*** Records provided ***
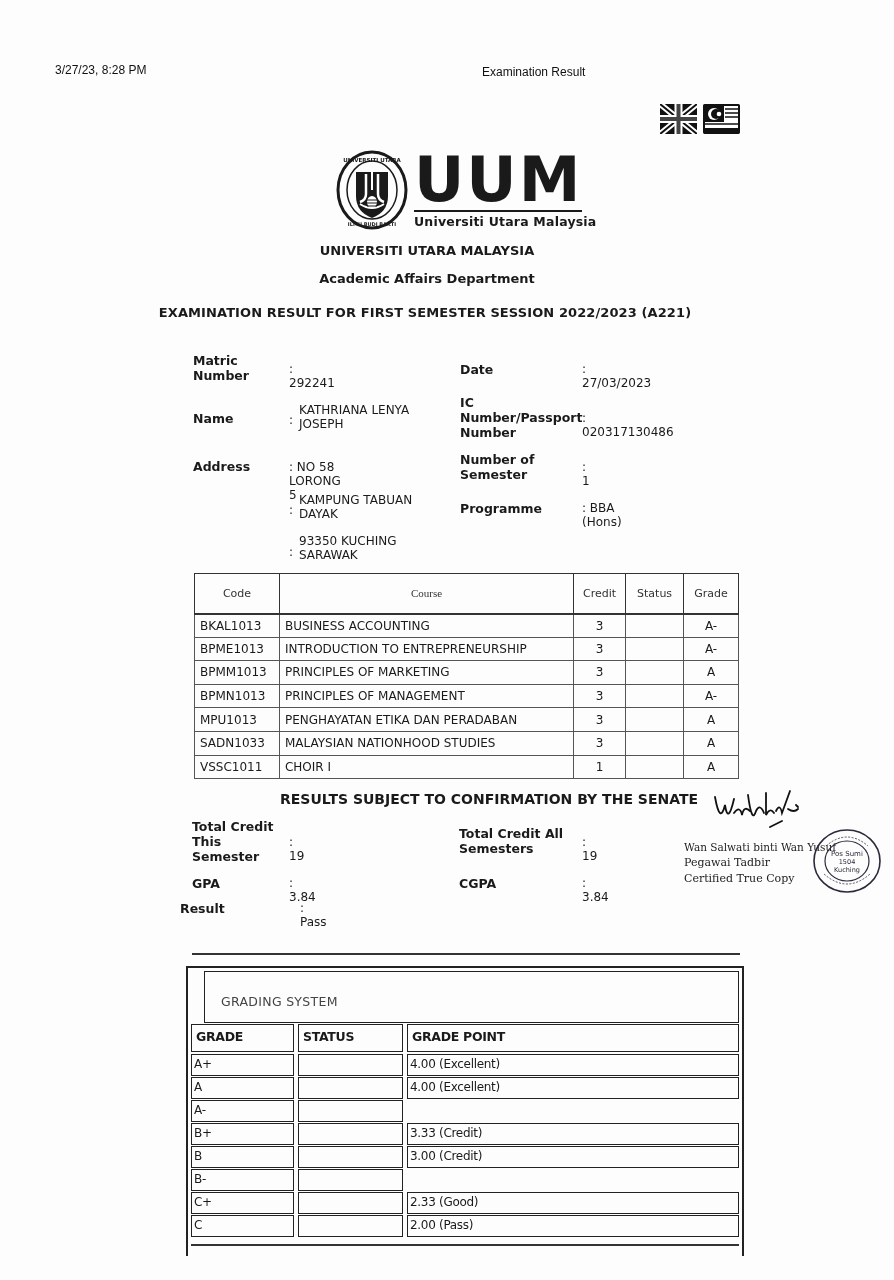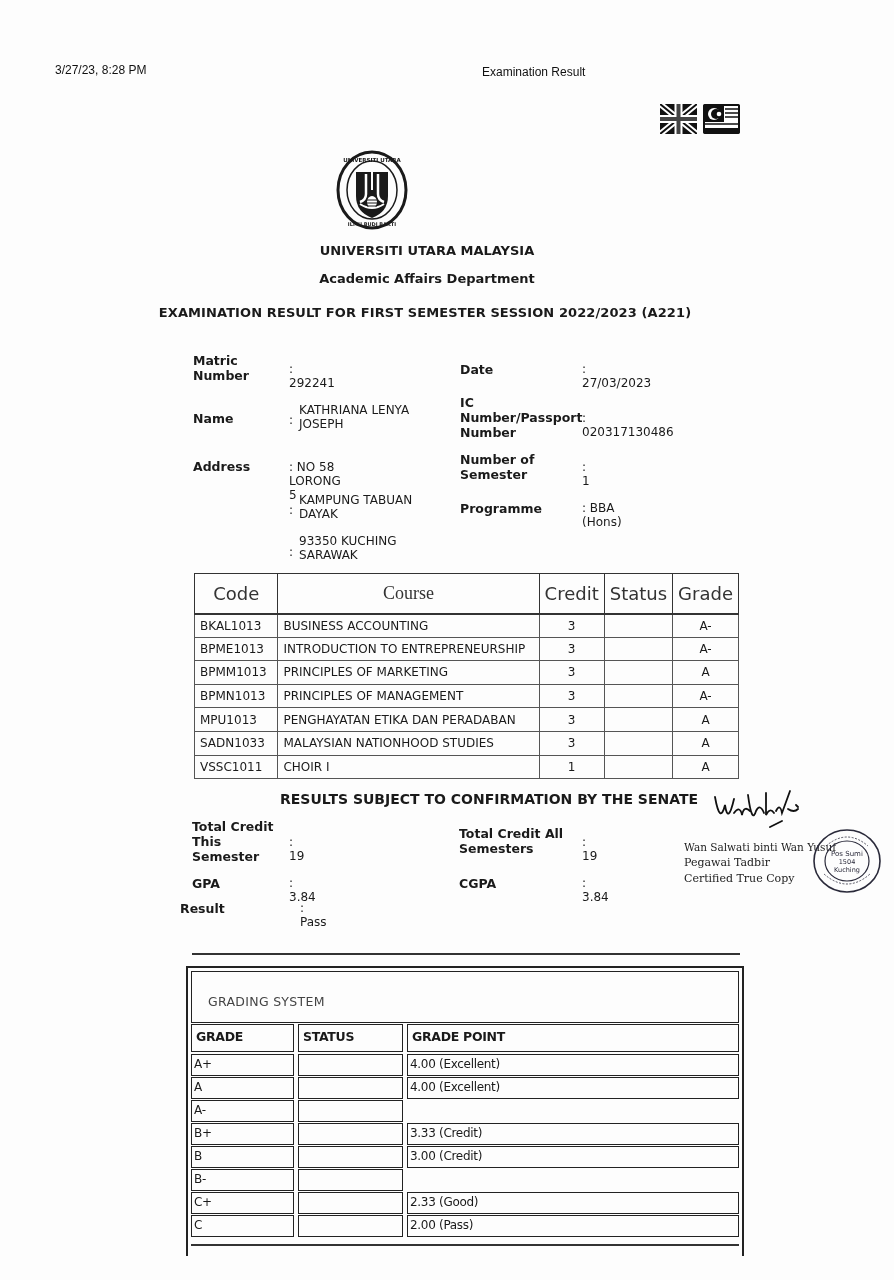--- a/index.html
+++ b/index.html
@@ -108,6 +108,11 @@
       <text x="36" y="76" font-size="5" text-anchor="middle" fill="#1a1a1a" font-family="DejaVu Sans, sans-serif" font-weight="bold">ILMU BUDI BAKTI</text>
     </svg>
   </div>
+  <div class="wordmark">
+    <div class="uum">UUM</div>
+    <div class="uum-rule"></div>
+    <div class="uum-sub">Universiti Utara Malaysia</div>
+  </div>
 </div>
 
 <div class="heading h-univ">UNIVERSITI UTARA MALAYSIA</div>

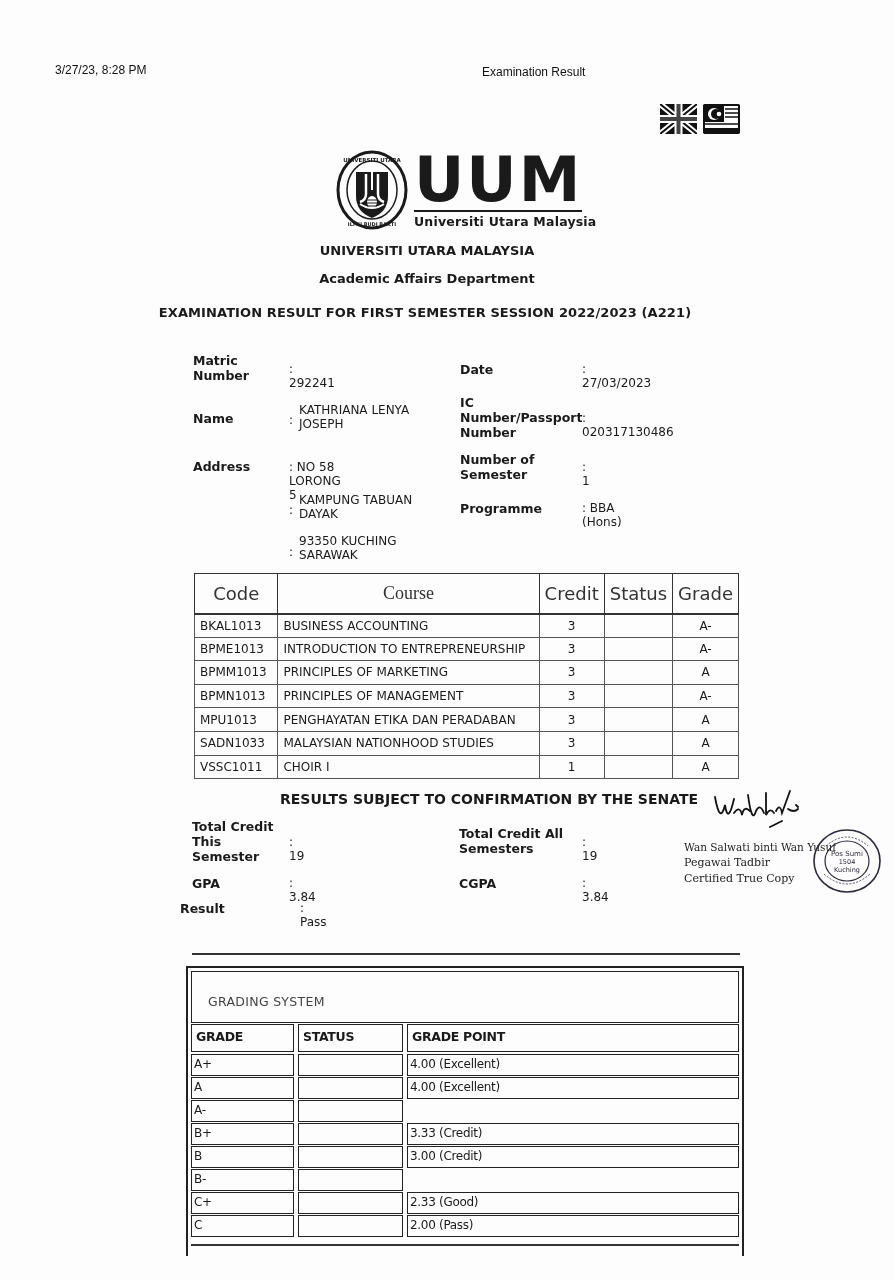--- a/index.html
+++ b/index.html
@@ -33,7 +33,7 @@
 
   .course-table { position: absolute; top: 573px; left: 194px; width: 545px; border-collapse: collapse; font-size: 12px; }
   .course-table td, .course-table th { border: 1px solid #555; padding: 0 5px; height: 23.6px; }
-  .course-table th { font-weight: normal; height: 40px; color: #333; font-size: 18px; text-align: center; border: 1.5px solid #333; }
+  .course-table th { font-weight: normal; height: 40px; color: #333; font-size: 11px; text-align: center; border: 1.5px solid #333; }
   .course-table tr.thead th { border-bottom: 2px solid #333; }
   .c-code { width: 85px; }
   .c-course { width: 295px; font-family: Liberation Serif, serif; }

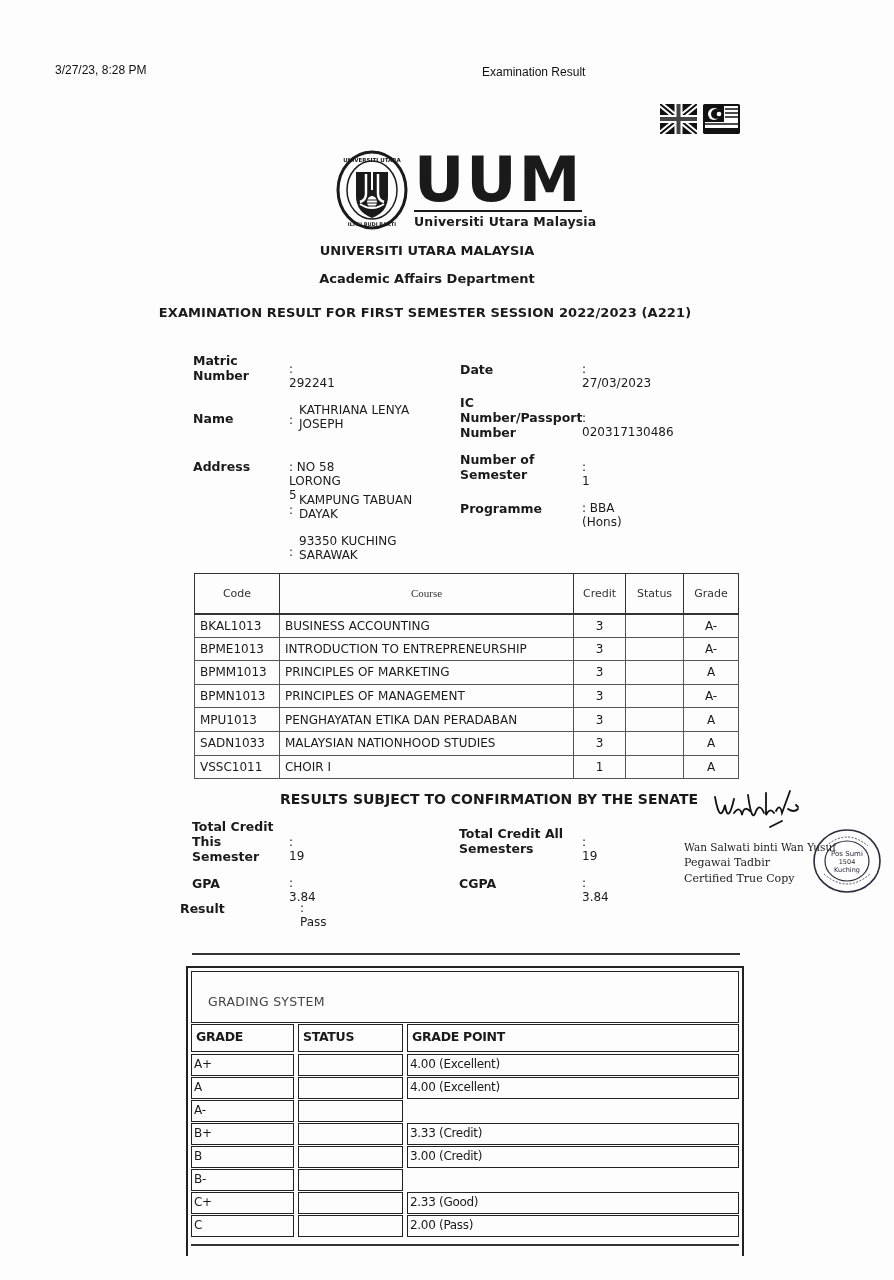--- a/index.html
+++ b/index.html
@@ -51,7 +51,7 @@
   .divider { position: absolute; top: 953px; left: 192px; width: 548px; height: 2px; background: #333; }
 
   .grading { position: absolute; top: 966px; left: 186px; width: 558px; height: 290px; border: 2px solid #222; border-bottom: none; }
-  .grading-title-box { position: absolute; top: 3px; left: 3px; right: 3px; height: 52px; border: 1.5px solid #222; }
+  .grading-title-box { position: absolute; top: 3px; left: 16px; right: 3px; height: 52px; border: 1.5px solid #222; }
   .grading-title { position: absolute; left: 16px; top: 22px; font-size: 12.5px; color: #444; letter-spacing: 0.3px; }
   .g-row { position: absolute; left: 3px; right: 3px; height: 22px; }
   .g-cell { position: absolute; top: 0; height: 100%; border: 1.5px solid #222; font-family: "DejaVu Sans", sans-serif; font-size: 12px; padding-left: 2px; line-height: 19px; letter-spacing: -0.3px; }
*** End of Records provided ***
## What the task asks
Copy each line of the data above that holds "bottom".

## Answer section
   .course-table tr.thead th { border-bottom: 2px solid #333; }
   .grading { position: absolute; top: 966px; left: 186px; width: 558px; height: 290px; border: 2px solid #222; border-bottom: none; }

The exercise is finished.